J'ai appelé un des copropriétaires de l'immeuble, Mitchell Stupp, pour obtenir sa version et comprendre de quelle façon il «collabore». Selon lui, ses logements sont impeccables et aucun locataire ne s'est plaint. Il dit avoir fait réparer le toit. Il a lavé, il a repeint. Et, à la demande de l'arrondissement, il a obtenu une contre-expertise d'une firme dont il n'a pas voulu me donner le nom. La firme lui a dit ce qu'il voulait entendre: tout est parfait, monsieur. Malheureusement, il n'existe pas dans ce domaine de listes de firmes accréditées et réputées fiables.

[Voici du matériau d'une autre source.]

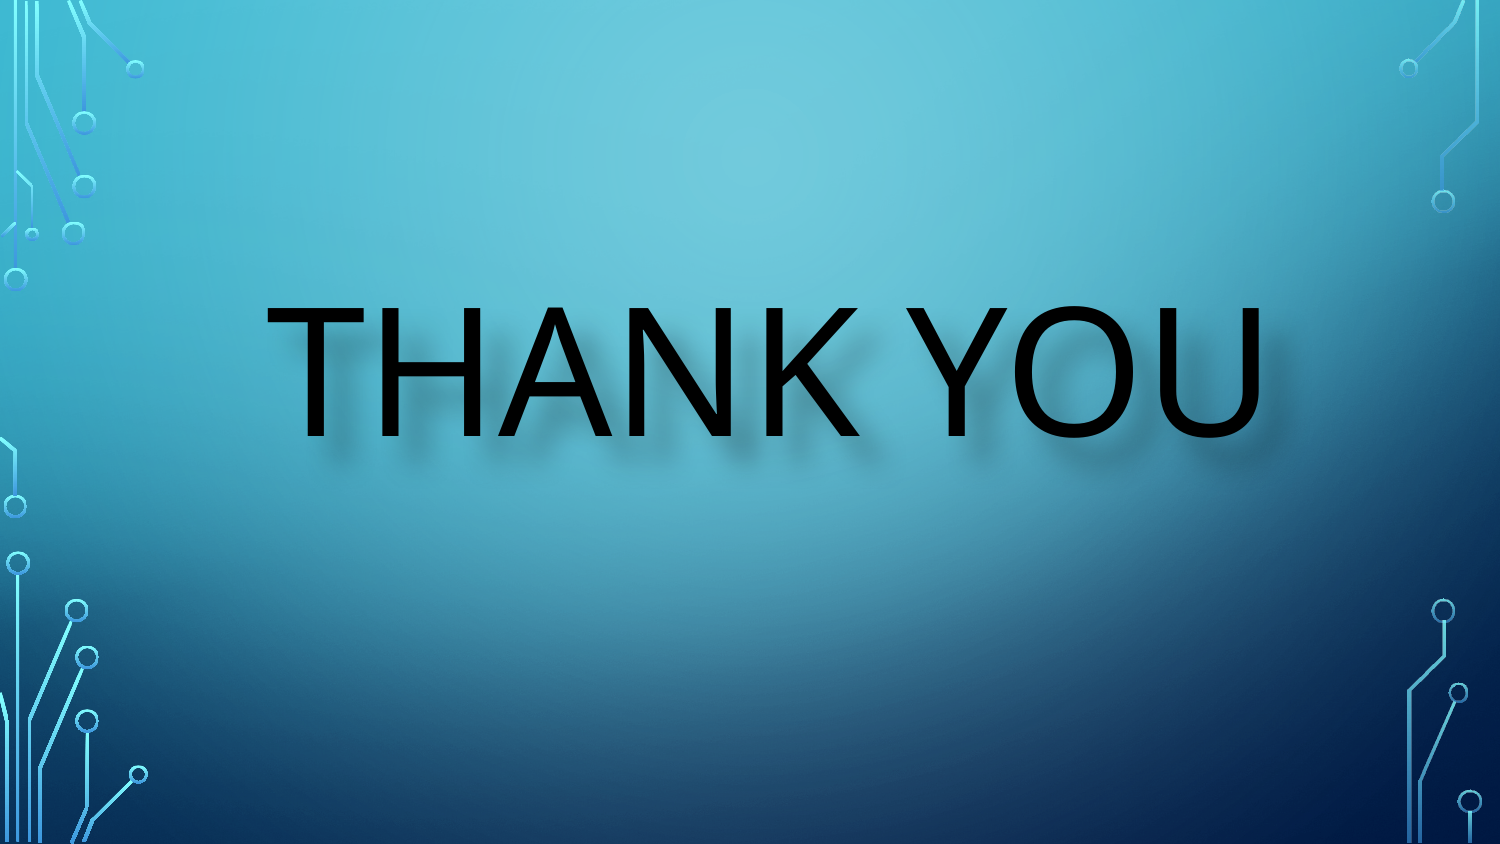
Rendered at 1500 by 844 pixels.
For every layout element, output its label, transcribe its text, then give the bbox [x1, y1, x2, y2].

title THANK YOU [72, 267, 1470, 765]
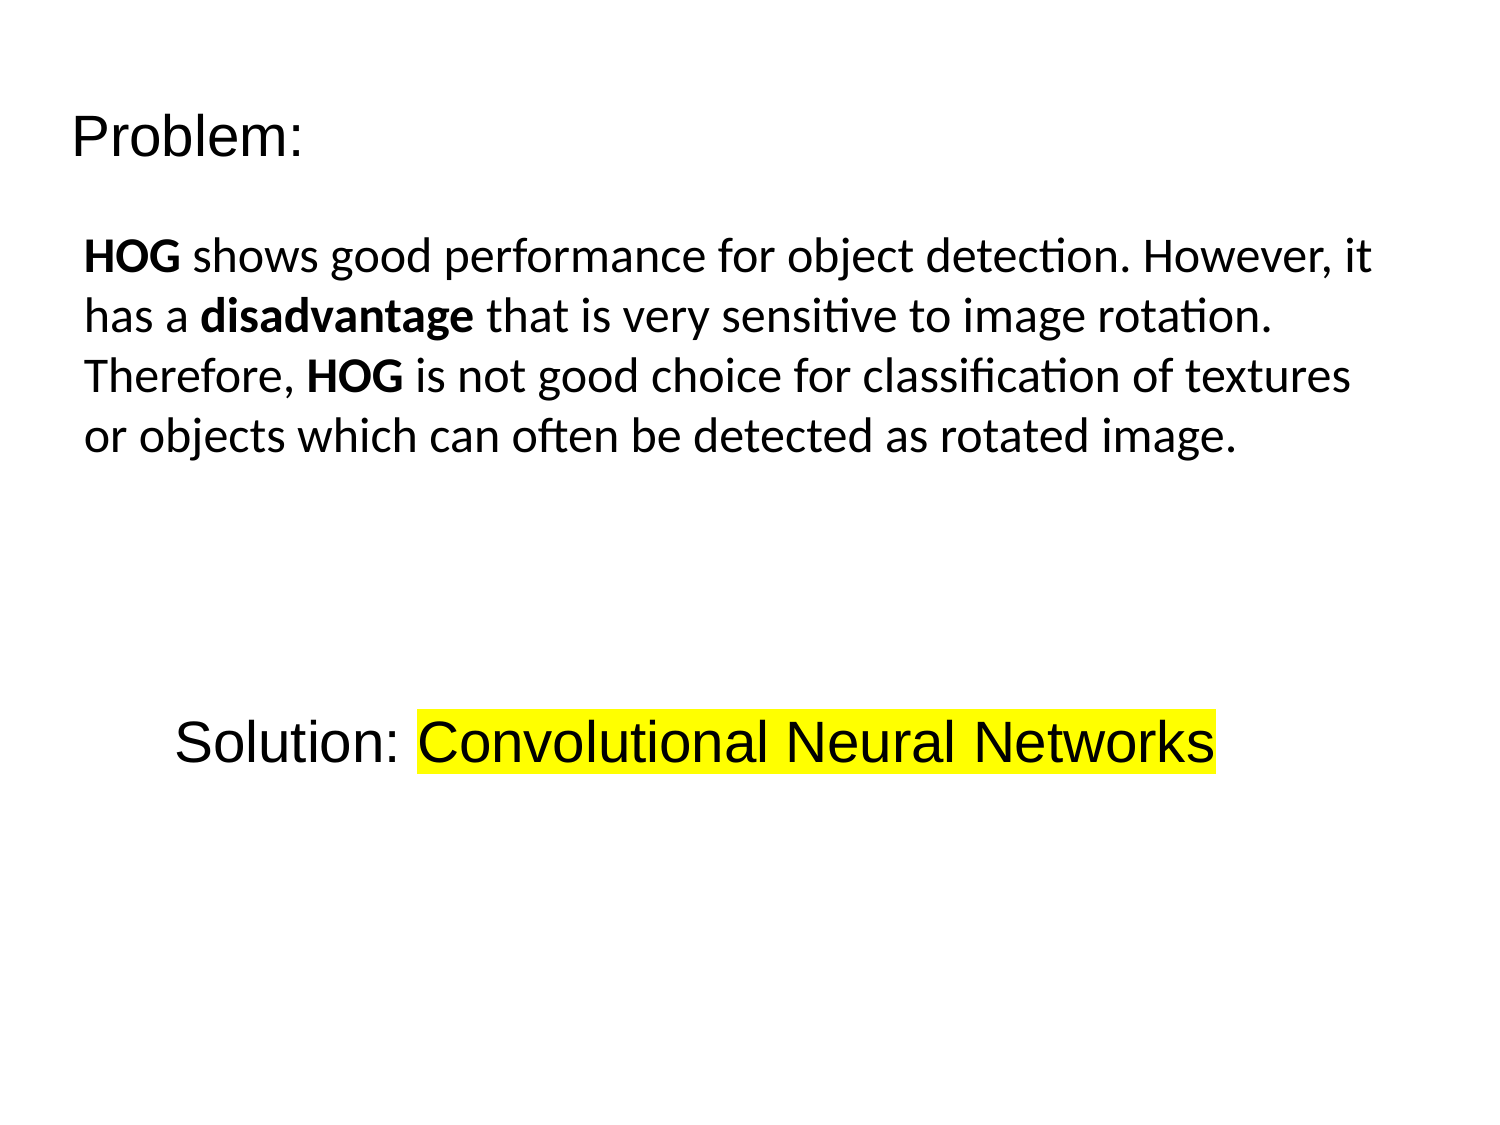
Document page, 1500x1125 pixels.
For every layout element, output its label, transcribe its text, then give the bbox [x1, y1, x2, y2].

text_box HOG shows good performance for object detection. However, it has a disadvantage that is very sensitive to image rotation. Therefore, HOG is not good choice for classification of textures or objects which can often be detected as rotated image. [69, 215, 1408, 470]
text_box Problem: [69, 96, 799, 169]
text_box Solution: Convolutional Neural Networks [158, 696, 1283, 782]
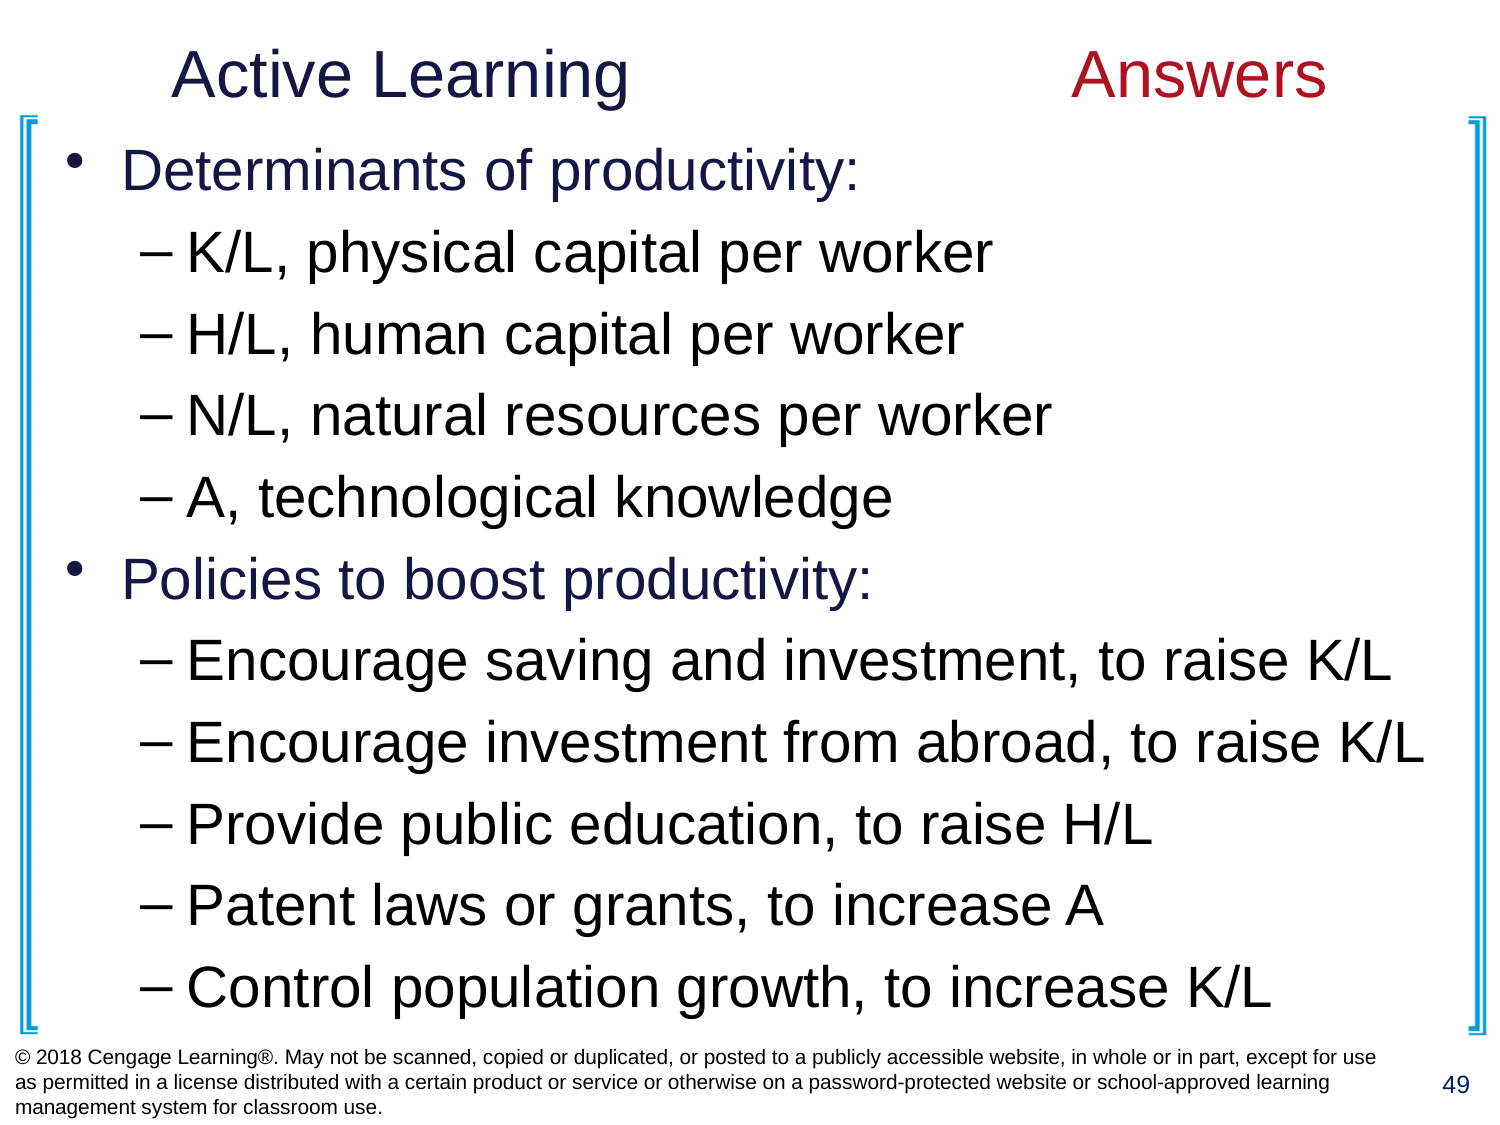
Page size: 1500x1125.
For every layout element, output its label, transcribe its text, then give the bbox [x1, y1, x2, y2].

Ainsi, au lieu de s'assurer que les travaux soient faits rapidement et dans les règles de l'art afin de réduire les risques pour la santé des occupants, l'arrondissement a laissé traîner les choses de façon tout à fait irresponsable et inquiétante. Il a fait parvenir la contre-expertise de M. Stupp à la DSP pour obtenir un deuxième avis, une sorte de «contre-contre-expertise». Verdict de la DSP, qui a mené une deuxième étude plus approfondie des moisissures dans l'air de l'immeuble: les conclusions du rapport de M. Stupp ne sont pas valables. «Notre position demeure la même, me dit Norman King, épidémiologiste à la DSP. Il y a dans l'immeuble d'importants problèmes de salubrité, surtout en lien avec des infiltrations d'eau de plusieurs sources.»

Bref, la DSP répète, preuves accablantes à l'appui, ce qu'elle avait déjà dit à l'automne. Et plus de trois mois plus tard, nous voilà de retour à la même case moisie. L'arrondissement laisse aller les choses. Car rassurez-vous, le propriétaire «collabore», dit-on. Mais depuis quand le fait de camoufler un problème pendant des mois est-il synonyme de collaboration? M'est avis que le moisi, dans cette histoire, n'est pas seulement là où on pense.